**Saved data entries**
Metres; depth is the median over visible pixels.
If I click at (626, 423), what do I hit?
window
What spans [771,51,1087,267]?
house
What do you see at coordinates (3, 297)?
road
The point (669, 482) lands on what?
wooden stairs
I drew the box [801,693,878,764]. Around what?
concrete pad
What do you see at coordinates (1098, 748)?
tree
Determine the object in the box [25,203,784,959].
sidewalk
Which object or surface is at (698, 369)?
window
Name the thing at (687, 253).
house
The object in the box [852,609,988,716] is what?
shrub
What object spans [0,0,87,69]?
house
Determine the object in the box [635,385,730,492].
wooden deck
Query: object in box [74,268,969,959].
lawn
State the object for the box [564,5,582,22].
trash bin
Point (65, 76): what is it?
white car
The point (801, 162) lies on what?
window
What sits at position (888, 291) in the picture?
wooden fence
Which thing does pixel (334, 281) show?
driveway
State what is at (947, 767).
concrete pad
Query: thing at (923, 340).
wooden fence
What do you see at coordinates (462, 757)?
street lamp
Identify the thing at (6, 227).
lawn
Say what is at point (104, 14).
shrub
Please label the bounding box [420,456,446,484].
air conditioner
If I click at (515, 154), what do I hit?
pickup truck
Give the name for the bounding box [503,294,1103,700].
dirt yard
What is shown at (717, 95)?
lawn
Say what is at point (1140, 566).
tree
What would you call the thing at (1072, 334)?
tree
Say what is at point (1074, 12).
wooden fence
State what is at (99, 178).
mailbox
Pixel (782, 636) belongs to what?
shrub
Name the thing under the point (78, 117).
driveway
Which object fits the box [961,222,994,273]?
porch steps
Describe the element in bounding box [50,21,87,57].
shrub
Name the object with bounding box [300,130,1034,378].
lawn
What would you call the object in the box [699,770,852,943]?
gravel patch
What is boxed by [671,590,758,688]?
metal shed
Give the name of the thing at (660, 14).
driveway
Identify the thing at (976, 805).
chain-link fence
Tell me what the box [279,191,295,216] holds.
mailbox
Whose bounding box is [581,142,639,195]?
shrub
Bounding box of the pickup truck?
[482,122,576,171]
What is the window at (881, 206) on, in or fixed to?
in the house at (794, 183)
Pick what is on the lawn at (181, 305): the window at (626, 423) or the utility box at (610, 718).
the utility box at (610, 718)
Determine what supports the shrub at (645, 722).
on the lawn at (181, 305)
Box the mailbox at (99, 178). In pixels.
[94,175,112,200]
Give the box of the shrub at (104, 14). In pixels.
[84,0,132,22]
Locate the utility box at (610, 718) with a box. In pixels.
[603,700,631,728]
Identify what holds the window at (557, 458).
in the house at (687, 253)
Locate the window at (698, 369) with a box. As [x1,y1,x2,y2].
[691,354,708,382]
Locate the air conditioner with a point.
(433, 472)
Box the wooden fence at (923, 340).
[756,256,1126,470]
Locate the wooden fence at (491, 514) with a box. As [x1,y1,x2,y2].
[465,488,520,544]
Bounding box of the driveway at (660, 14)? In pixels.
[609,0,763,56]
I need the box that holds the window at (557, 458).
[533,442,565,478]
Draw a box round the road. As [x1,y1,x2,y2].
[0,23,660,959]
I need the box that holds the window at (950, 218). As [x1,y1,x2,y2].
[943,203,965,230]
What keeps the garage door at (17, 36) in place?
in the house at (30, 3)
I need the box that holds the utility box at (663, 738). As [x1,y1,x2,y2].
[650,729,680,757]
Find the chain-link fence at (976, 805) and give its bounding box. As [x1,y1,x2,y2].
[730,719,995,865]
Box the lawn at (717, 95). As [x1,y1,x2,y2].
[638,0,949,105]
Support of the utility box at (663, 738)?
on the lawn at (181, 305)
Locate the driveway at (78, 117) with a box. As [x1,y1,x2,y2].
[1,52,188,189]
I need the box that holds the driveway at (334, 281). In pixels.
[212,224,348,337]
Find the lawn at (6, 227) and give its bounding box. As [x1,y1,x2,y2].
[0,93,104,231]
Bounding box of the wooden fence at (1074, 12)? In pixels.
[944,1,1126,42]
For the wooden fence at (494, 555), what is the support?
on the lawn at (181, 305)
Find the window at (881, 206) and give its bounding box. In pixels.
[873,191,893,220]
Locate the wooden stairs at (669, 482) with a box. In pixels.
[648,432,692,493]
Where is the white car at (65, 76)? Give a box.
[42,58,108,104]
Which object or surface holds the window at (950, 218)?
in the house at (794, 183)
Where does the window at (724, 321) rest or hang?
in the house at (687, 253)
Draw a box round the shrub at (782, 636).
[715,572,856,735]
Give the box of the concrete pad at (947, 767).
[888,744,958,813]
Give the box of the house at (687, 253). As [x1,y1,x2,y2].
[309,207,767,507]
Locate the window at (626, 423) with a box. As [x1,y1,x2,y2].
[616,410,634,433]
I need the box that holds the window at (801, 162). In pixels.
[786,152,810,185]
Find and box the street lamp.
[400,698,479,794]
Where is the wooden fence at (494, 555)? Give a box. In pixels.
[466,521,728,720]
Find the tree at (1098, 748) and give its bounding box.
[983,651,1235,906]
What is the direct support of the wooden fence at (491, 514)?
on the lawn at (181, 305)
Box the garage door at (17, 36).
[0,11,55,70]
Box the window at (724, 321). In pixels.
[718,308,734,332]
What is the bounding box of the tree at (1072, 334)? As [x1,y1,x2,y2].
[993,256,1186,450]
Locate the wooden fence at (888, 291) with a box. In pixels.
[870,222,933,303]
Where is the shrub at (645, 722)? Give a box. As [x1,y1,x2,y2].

**YOUR OBJECTIVE**
With the line that contains "Locate the wooden stairs" as your start, reproduce the data above exactly through its last line, and nothing before that start.

**FINISHED EXERCISE**
Locate the wooden stairs at (669, 482) with a box. In pixels.
[648,432,692,493]
Where is the white car at (65, 76)? Give a box.
[42,58,108,104]
Which object or surface holds the window at (950, 218)?
in the house at (794, 183)
Where does the window at (724, 321) rest or hang?
in the house at (687, 253)
Draw a box round the shrub at (782, 636).
[715,572,856,735]
Give the box of the concrete pad at (947, 767).
[888,744,958,813]
Give the box of the house at (687, 253). As [x1,y1,x2,y2].
[309,207,767,507]
Locate the window at (626, 423) with a box. As [x1,y1,x2,y2].
[616,410,634,433]
I need the box that holds the window at (801, 162). In pixels.
[786,152,810,185]
Find and box the street lamp.
[400,698,479,794]
Where is the wooden fence at (494, 555)? Give a box. In pixels.
[466,521,728,720]
Find the tree at (1098, 748) and give its bounding box.
[983,651,1235,906]
What is the direct support of the wooden fence at (491, 514)?
on the lawn at (181, 305)
Box the garage door at (17, 36).
[0,11,55,70]
Box the window at (724, 321). In pixels.
[718,308,734,332]
What is the bounding box of the tree at (1072, 334)? As [x1,y1,x2,y2].
[993,256,1186,450]
Locate the wooden fence at (888, 291) with a box. In pixels.
[870,222,933,303]
Where is the shrub at (645, 722)? Give a box. As [x1,y1,x2,y2].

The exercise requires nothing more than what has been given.